Hang on a second. I said, "create an instance of a `rangeSet`".

`rangeSet` is a function that returns a specific type of `IntSet`.

Kind of cool.

OK, create a second `rangeSet`.

`let twoThreeFour = rangeSet(from: 2, to: 4)`

We have two sets. Let's calculate their union and intersection. Here's how we define functions to take the union and intersection of sets.

```
func union(of firstSet: @escaping IntSet,
and secondSet: @escaping IntSet) -> IntSet {
return { x in
(firstSet(x) || secondSet(x))
}
}
func intersection(of firstSet: @escaping IntSet,
and secondSet: @escaping IntSet) -> IntSet {
return { x in
(firstSet(x) && secondSet(x))
}
}
```

You can verify that the intersection and union give the results you expect:

```
let twoThroughFive = union(of: twoThreeFour, and: threeFourFive)
let threeAndFour = intersection(of: twoThreeFour, and: threeFourFive)
```

If you're new to this way of thinking, it's pretty unexpected that we can define a set as a function and get union and intersection working as well. Of course, we can take this example further but that's enough for now.

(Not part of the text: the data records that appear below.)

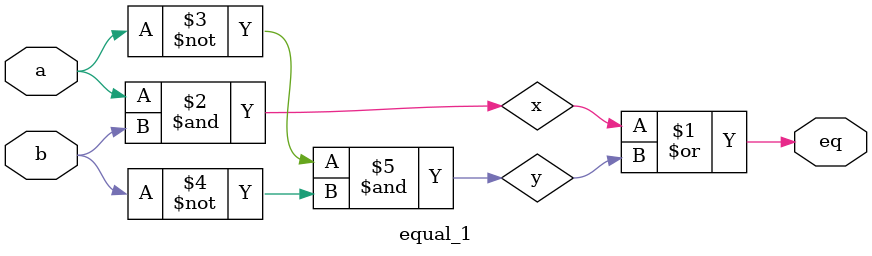
<source format=v>
`timescale 1ns / 1ps


module equal_1(
    input wire a, b,
    output wire eq
    );
    
    wire x, y;
    
    assign eq = x | y;
    
    assign x = a & b;
    assign y = ~a & ~b; 
        
endmodule

</source>
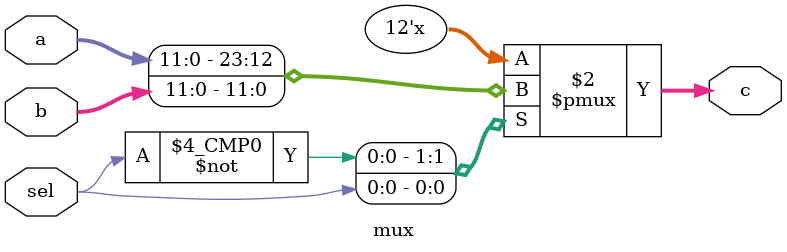
<source format=sv>
`timescale 1ns/1ps
/******************************************************************************
* (C) Copyright 2013 <Company Name> All Rights Reserved
*
* MODULE:    name
* DEVICE:
* PROJECT:
* AUTHOR:    jkoczwara
* DATE:      2020 9:51:39 PM
*
* ABSTRACT:  You can customize the file content from Window -> Preferences -> DVT -> Code Templates -> "verilog File"
*
*******************************************************************************/

module mux (
	input wire [11:0] a,
	input wire [11:0] b,
	input wire sel,
	
	output reg [11:0]  c
	
	);
	
	always @ (a or b or sel) begin
		case(sel)
			1'b0 : c = a;
			1'b1 : c = b;
		endcase
	end
		
endmodule

</source>
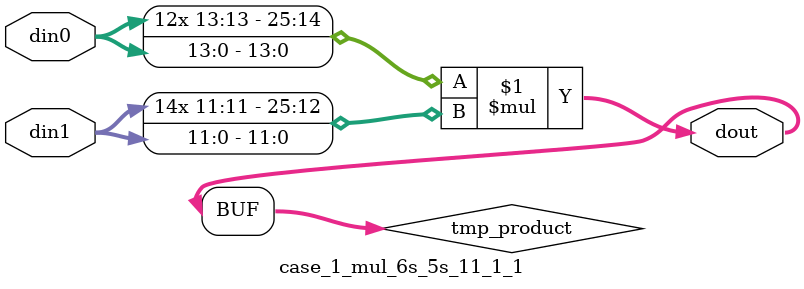
<source format=v>

`timescale 1 ns / 1 ps

 (* use_dsp = "no" *)  module case_1_mul_6s_5s_11_1_1(din0, din1, dout);
parameter ID = 1;
parameter NUM_STAGE = 0;
parameter din0_WIDTH = 14;
parameter din1_WIDTH = 12;
parameter dout_WIDTH = 26;

input [din0_WIDTH - 1 : 0] din0; 
input [din1_WIDTH - 1 : 0] din1; 
output [dout_WIDTH - 1 : 0] dout;

wire signed [dout_WIDTH - 1 : 0] tmp_product;



























assign tmp_product = $signed(din0) * $signed(din1);








assign dout = tmp_product;





















endmodule

</source>
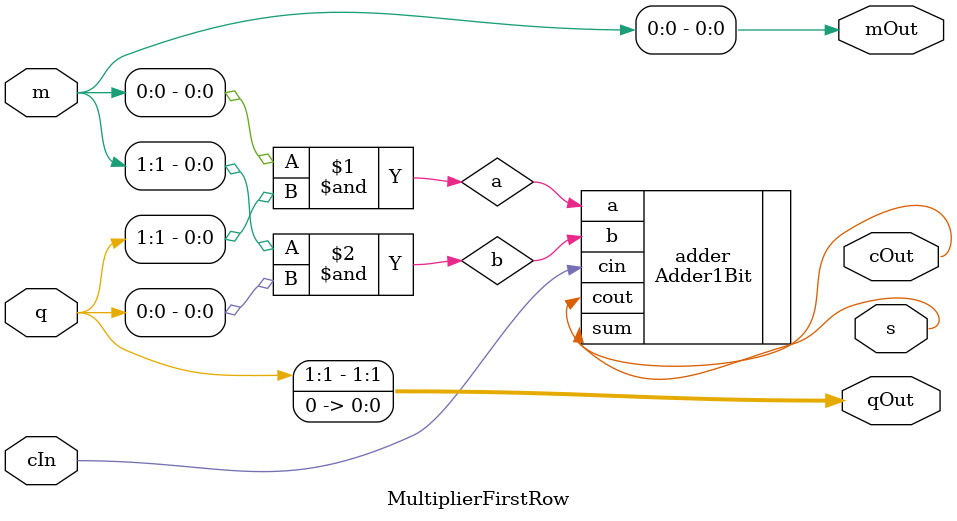
<source format=v>

module MultiplierFirstRow (
    input  [1:0] m,
    input  [1:0] q,
    input        cIn,
    
    output [1:0] qOut,
    output       cOut,
    output       mOut,
    output       s
);
wire a,b;//a和b是名字可以改

and(a,m[0],q[1]);
and(b,m[1],q[0]);
assign qOut[0] = 1'b0;
assign qOut[1] = q[1];
assign mOut = m[0];
    
Adder1Bit adder (//adder是名字可以改
        .cin (cIn),
        .a   (a),
        .b   (b),
        .sum (s),
        .cout(cOut)
);




endmodule

</source>
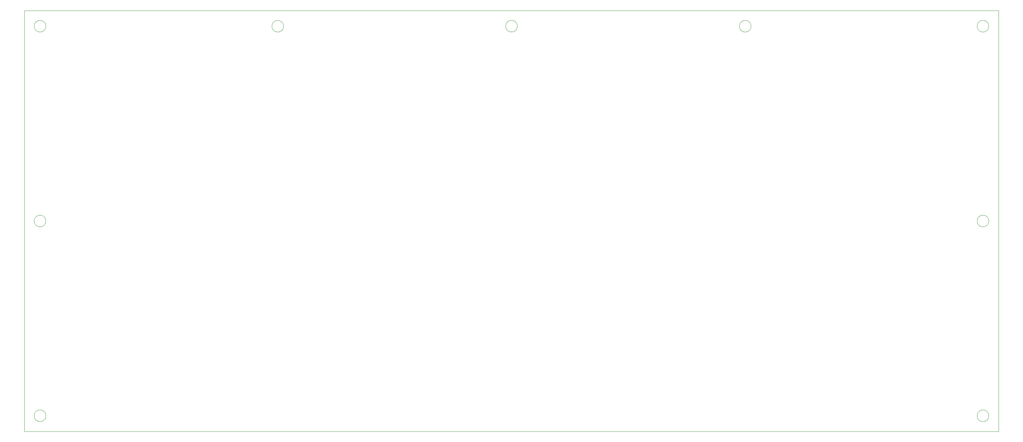
<source format=gm1>
G04 #@! TF.GenerationSoftware,KiCad,Pcbnew,5.1.5+dfsg1-2build2*
G04 #@! TF.CreationDate,2021-11-26T12:36:15+03:00*
G04 #@! TF.ProjectId,Motherboard,4d6f7468-6572-4626-9f61-72642e6b6963,rev?*
G04 #@! TF.SameCoordinates,Original*
G04 #@! TF.FileFunction,Profile,NP*
%FSLAX46Y46*%
G04 Gerber Fmt 4.6, Leading zero omitted, Abs format (unit mm)*
G04 Created by KiCad (PCBNEW 5.1.5+dfsg1-2build2) date 2021-11-26 12:36:15*
%MOMM*%
%LPD*%
G04 APERTURE LIST*
%ADD10C,0.050000*%
G04 APERTURE END LIST*
D10*
X268500000Y-69000000D02*
G75*
G03X268500000Y-69000000I-1500000J0D01*
G01*
X268500000Y-119000000D02*
G75*
G03X268500000Y-119000000I-1500000J0D01*
G01*
X26500000Y-119000000D02*
G75*
G03X26500000Y-119000000I-1500000J0D01*
G01*
X26500000Y-69000000D02*
G75*
G03X26500000Y-69000000I-1500000J0D01*
G01*
X26500000Y-19000000D02*
G75*
G03X26500000Y-19000000I-1500000J0D01*
G01*
X87500000Y-19000000D02*
G75*
G03X87500000Y-19000000I-1500000J0D01*
G01*
X147500000Y-19000000D02*
G75*
G03X147500000Y-19000000I-1500000J0D01*
G01*
X207500000Y-19000000D02*
G75*
G03X207500000Y-19000000I-1500000J0D01*
G01*
X268500000Y-19000000D02*
G75*
G03X268500000Y-19000000I-1500000J0D01*
G01*
X21000000Y-15000000D02*
X271000000Y-15000000D01*
X21000000Y-123000000D02*
X271000000Y-123000000D01*
X271000000Y-123000000D02*
X271000000Y-15000000D01*
X21000000Y-15000000D02*
X21000000Y-123000000D01*
M02*

</source>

You'll see this same approach in the objc.io book on Functional Swift. They begin with an example that takes disc shaped regions and combines them to build pretty complicated shapes. Everything starts with the definition of a `Region` as

`typealias Region = (Position) -> Bool`

A `Region` is just a function that returns `true` if the `Region` contains the `Position` and `false` if it doesn't.

This is a technique that pops up quite a bit. In future posts we'll consider different aspects of FP and programming in Swift more generally.